Di dalam pernikahan dituntut untuk selalu dapat menjaga dan mempertahankan keharmonisan dan keutuhan rumah tangga sehingga tercipta keluarga yang sakinah mawaddah wa rohmah. Namun, terkadang di dalam rumah tangga sering terjadi konflik keluarga. Hal inilah yang dapat menyebabkan suatu keluarga tersebut terjadi perceraian. Di dalam agama Islam perceraian merupakan perbuatan yang halal namun sangat dibenci oleh Allah SWT. Untuk itu agama Islam menetapkan suatu aturan hukum yang mengatur pernikahan, perceraian hingga kembali bersatu menjadi keluarga yang utuh. Akibat dari adanya perceraian inilah yang menyebabkan adanya kewajiban bagi seorang perempuan untuk “beriddah” atau dalam istilah lain disebut “masa tunggu”.
1.2     Rumusan Masalah
1.      Apa pengertian iddah?
2.      Ada berapa macam – macam iddah?
3.      Apa hikmah iddah?
4.      Apa tujuan iddah?
5.      Apa hak dan kewajiban dalam iddah?
6.      Apa saja larangan saat beriddah?
7.      Apa hukum iddah?
1.3         Tujuan Penelitian
Memahami dan mengerti apa pengertian iddah, fungsi, dan hikmahnya.



BAB II
PEMBAHASAN

2.1         Pengertian Iddah
Kata iddah berasal dari bahasa Arab yang berarti menghitung, menduga, mengira. Menurut istilah  Fuqaha’ Iddah berarti masa menunggu wanita sehingga halal bagi suami lain. Para ulama memberikan pengertian iddah sebagai berikut :
1.      Syarbini Khatib dalam kitabnya Mugnil Muhtaj mendifinisikan iddah adalah nama masa menunggu bagi seorang perempuan untuk mengetahui kekosongan rahimnya atau karena sedih atas meninggal suaminya.
2.      Drs. Abdul Fatah Idris dan Drs. Abu Ahmadi memberikan pengertian iddah adalah masa yang tertentu untuk menungu, hingga seorang perempuan diketahui kebersihan rahimnya sesudah bercerai.
3.      Prof. Abdurrahman I Doi, Ph.D memberikan pengertian iddah adalah suatu masa penantian seorang perempuan sebelum kawin lagi setelah kematian suaminya atau bercerai darinya.
4.      Sayyid Sabiq memberikan pengertian iddah adalah masa lamanya bagi perempuan (istri) menunggu dan tidak boleh kawin setelah kematian suaminya.
Allah berfirman:
والمطلقات يتربصن بأنفسهن ثلاثه قروء........ (البقرة : 228)
Artinya: “Wanita yang di tholak hendaknya menahan diri menunggu (tiga kali kuru’)”…. (al-Baqoroh [2]: 228)
Nabi Muhammad bersabda kepada Fatimah binti Qais:
وقوله صلى الله عليه وسلم لفاطنة بنت قيش : إعتدي في بيت ابن أم مكتوم
Artinya: “Beriddahlah kamu di rumah Ibnu ummi maktum”
Dari pengertian diatas kami dapat menyimpulkan bahwa Iddah  adalah masa menanti atau menunggu yang diwajibkan atas seorang perempuan yang diceraikan oleh  suaminya (cerai hidup atau cerai mati), tujuannya untuk mengetahui kandungan perempuan itu berisi (hamil) atau tidak serta untuk menunaikan satu perintah dari Allah SWT.
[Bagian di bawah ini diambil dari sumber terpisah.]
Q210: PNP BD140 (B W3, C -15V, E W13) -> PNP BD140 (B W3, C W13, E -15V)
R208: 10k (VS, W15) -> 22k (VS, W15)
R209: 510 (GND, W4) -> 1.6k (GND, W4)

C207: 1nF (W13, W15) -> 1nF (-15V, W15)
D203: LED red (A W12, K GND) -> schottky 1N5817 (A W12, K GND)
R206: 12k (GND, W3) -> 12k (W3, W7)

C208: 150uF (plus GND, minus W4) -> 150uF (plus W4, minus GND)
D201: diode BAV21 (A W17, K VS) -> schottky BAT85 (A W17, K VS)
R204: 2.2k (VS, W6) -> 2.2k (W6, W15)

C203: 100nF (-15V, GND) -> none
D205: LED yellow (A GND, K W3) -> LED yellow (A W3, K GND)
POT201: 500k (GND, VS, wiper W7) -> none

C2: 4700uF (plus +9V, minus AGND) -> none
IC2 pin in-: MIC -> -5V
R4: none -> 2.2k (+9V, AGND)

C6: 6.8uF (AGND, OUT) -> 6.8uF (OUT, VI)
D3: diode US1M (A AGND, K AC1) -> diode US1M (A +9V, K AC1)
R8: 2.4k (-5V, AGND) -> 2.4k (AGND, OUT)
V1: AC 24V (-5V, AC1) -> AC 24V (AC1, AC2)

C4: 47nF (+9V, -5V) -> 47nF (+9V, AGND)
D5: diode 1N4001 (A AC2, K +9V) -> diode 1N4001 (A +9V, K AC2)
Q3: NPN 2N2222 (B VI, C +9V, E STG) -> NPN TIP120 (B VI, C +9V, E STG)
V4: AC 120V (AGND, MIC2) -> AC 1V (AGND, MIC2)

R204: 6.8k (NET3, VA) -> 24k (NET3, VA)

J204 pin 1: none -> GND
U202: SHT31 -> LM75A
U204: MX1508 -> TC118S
2.2       Macam – macam Iddah
2.2.1        Iddah Talak
Iddah talak adalah terjadi karena perceraian, perempuan yang berada dalam iddahtalak antara lain:
a)   Perempuan yang telah di campuri dan ia belum putus dalam masa haid. Iddahnya 3 kali suci (3 kali haid atau 3 kali Quru’).
Firman Allah SWT:
وَالْمُطَلَّقَاتُ يَتَرَبَّصْنَ بِأَنْفُسِهِنَّ ثَلاثَةَ قُرُوءٍ وَلا يَحِلُّ لَهُنَّ أَنْ يَكْتُمْنَ مَا خَلَقَ اللَّهُ فِي أَرْحَامِهِنَّ إِنْ كُنَّ يُؤْمِنَّ بِاللَّهِ وَالْيَوْمِ الآخِرِ وَبُعُولَتُهُنَّ أَحَقُّ بِرَدِّهِنَّ فِي ذَلِكَ إِنْ أَرَادُوا إِصْلاحًا وَلَهُنَّ مِثْلُ الَّذِي عَلَيْهِنَّ بِالْمَعْرُوفِ وَلِلرِّجَالِ عَلَيْهِنَّ دَرَجَةٌ وَاللَّهُ عَزِيزٌ حَكِيمٌ (البقرة : 228)
Artinya : “Wanita-wanita yang ditalak hendaklah menahan diri (menunggu) tiga kali quru. Tidak boleh mereka menyembunyikan apa yang diciptakan Allah dalam rahimnya, jika mereka beriman kepada Allah dan hari akhirat. Dan suami-suaminya berhak merujukinya dalam masa menanti itu, jika mereka (para suami) itu menghendaki ishlah. Dan para wanita mempunyai hak yang seimbang dengan kewajibannya menurut cara yang makruf. Akan tetapi para suami mempunyai satu tingkatan kelebihan daripada istrinya. Dan Allah Maha Perkasa lagi Maha Bijaksana.(Q.S. al baqarah:228)
Mengenai quru’ para ulama’ fiqih berpendapat berbeda-beda:
1)    Fuqaha berpendapat bahwa quru’ itu artinya suci yaitu masa diantara haid.
2)    Fuqaha lain berpendapat bahwa quru’ itu haid, terdiri dari Imam Abu Hanifah, Ats-tsauri Al-Auzali, Ibnu Abi Laila. Alasanya adalah untuk mengetahui kolongnya rahim, tidak hamil bagi wanita yang di talak, sedangkan kekosongan rahim hanya di ketahui dengan haid.
3)    Fuqaha Anshor berpendapat bahwa quru’ adalah suci terdiri dari Imam Mahit dan Syaf i’. alasanya adalah menjadi pedoman bagi kosongnya rahim dimana masa suci pada haid bukan bukan berarti berpegang pada haid terakhir maka tiga yang di syaratkan harus lengkap masa suci diantara 2 haid.
Nabi SAW bersabda :
مرة فليراجعها حتى يحيض شمّ تطهر ثحيض حتى تطهر شمّ يطلقهاان شآء قبل ان يمسّها
Artinya : “Suruhlah dia, hendaklah ia merujuk istrinya sehinggah iahaid, kemudian suci kemudian haid lagi kemudian menceraikanya juga mau sebelum ia menyentuhnya. Demikian itulah iddah yang diperintahkan oleh Alloh SWT untuk menceraikan istri”.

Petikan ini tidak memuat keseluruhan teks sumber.